[TASK TO COMPLETE]:
Answer these questions from the Khardaha constituency text below, marking your answers (a), (b) and (c).
(a) Which Lok Sabha constituency is Khardaha Assembly constituency part of?
(b) Who was the member elected in 1962, and for which party?
(c) In which community development block are the gram panchayats included in the constituency?

Constituency of the West Bengal Legislative Assembly, in India

Khardaha Assembly constituency is a Legislative Assembly constituency of North 24 Parganas district in the Indian state of West Bengal.

==Overview==
As per orders of the Delimitation Commission, No. 109 Khardaha Assembly constituency is composed of the following: Khardaha municipality, Ward Nos.15, 18 to 21 and 35 of Panihati municipality, and Bandipur, Bilkanda I, Bilkanda II and Patulia gram panchayats of Barrackpore II community development block.

Khardaha Assembly constituency is part of No. 16 Dum Dum (Lok Sabha constituency).

== Members of the Legislative Assembly ==

Year: Name; Party
1952: Constituency did not exist
1957: Satkari Mitra; Praja Socialist Party
1962: Gopal Banerjee; Communist Party of India
1967: Sadhan Kumar Chakraborty; Communist Party of India (Marxist)

[DATASET]:
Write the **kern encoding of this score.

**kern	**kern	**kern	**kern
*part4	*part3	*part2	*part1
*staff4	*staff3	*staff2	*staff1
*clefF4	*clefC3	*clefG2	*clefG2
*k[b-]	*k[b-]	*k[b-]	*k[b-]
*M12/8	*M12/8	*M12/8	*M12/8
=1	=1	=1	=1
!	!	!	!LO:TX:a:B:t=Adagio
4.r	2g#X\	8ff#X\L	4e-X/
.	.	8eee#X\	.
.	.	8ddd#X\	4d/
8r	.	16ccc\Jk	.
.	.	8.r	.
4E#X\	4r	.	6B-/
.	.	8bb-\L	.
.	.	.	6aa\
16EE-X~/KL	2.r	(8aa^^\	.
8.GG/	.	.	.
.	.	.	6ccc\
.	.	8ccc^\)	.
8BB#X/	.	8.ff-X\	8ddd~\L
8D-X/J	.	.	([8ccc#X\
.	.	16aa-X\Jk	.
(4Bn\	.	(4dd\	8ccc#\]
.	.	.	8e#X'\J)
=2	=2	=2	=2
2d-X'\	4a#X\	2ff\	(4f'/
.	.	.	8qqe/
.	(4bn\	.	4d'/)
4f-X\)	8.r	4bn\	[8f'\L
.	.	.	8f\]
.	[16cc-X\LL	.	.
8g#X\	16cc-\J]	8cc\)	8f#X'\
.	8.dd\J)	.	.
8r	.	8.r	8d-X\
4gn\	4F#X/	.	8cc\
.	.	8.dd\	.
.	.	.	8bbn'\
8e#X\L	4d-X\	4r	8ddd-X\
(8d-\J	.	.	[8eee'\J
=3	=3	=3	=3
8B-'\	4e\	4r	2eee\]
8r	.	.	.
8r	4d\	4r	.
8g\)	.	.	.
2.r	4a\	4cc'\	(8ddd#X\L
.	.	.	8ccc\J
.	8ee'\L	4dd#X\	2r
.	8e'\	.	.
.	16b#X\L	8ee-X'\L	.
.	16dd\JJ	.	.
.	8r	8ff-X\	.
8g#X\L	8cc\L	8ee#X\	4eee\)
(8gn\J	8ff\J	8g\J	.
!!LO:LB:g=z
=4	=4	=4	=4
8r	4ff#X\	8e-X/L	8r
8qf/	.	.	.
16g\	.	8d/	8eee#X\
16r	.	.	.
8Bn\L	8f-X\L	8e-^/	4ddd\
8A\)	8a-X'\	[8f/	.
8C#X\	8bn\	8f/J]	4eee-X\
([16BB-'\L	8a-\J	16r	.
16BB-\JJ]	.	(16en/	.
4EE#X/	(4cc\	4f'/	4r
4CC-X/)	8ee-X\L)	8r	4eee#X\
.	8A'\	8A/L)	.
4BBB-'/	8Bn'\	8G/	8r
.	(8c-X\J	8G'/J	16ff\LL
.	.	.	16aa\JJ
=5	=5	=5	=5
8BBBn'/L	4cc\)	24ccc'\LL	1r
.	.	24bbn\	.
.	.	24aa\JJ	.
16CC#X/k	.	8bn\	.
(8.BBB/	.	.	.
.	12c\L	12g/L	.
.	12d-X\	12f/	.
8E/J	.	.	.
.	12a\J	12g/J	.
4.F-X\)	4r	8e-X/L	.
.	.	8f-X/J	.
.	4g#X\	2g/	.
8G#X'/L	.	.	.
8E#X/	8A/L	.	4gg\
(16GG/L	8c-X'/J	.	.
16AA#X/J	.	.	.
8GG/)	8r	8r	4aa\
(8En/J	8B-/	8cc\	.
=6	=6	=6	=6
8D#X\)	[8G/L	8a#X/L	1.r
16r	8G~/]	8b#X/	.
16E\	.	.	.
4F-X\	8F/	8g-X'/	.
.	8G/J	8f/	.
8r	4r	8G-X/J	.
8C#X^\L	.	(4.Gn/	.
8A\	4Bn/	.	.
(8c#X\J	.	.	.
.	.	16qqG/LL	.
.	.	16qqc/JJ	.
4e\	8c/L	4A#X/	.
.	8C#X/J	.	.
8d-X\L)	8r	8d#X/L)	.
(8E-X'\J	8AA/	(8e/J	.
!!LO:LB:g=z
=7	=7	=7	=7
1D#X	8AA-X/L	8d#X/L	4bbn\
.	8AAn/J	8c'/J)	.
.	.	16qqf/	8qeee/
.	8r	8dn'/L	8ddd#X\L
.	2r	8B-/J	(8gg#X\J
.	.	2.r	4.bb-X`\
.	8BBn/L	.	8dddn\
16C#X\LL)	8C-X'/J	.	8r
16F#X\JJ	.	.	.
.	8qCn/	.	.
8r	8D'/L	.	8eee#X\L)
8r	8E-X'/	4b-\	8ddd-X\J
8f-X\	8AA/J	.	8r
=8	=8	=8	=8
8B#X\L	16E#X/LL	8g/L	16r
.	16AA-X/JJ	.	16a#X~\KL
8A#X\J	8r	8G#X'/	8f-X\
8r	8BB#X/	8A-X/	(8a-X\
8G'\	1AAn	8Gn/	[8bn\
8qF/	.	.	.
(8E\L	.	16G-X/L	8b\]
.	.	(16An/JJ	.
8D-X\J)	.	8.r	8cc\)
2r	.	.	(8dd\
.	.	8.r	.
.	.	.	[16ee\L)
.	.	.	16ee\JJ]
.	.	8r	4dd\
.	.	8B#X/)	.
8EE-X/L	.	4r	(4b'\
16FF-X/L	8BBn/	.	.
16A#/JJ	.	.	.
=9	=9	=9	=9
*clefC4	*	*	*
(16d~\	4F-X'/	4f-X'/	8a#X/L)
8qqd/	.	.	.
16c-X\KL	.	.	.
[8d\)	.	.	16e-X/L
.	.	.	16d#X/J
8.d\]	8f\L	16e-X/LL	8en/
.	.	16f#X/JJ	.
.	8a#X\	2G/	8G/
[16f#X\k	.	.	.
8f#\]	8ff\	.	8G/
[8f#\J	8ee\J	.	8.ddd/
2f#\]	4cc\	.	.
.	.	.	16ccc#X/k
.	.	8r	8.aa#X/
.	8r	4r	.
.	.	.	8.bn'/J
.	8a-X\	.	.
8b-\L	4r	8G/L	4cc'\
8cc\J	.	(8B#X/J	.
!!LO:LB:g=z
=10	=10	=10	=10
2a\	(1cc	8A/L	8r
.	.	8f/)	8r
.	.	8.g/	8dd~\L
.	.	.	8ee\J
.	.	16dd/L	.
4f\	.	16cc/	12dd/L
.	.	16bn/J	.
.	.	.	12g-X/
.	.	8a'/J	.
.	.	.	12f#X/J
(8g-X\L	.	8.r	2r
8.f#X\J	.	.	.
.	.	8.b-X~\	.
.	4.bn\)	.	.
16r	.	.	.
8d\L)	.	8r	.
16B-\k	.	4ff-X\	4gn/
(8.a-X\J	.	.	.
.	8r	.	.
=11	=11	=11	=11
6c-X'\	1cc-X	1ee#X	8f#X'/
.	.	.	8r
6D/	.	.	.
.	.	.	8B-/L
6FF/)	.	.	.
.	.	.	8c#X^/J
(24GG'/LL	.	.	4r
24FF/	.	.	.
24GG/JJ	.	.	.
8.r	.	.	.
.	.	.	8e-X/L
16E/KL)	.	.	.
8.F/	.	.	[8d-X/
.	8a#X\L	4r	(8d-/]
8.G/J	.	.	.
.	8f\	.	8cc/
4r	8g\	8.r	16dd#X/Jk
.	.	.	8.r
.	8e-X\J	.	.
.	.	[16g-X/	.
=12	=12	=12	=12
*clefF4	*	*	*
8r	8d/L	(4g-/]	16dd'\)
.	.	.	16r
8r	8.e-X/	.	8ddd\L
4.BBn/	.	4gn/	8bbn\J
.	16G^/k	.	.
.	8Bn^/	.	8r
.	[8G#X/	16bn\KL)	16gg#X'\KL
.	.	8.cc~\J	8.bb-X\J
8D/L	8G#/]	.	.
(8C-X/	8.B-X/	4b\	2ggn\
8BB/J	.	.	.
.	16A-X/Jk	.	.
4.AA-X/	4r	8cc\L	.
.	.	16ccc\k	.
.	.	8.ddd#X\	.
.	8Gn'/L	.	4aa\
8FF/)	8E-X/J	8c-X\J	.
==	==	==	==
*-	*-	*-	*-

[RESULT FOR THIS EXERCISE]:
(a) No. 16 Dum Dum
(b) Gopal Banerjee, Communist Party of India
(c) Barrackpore II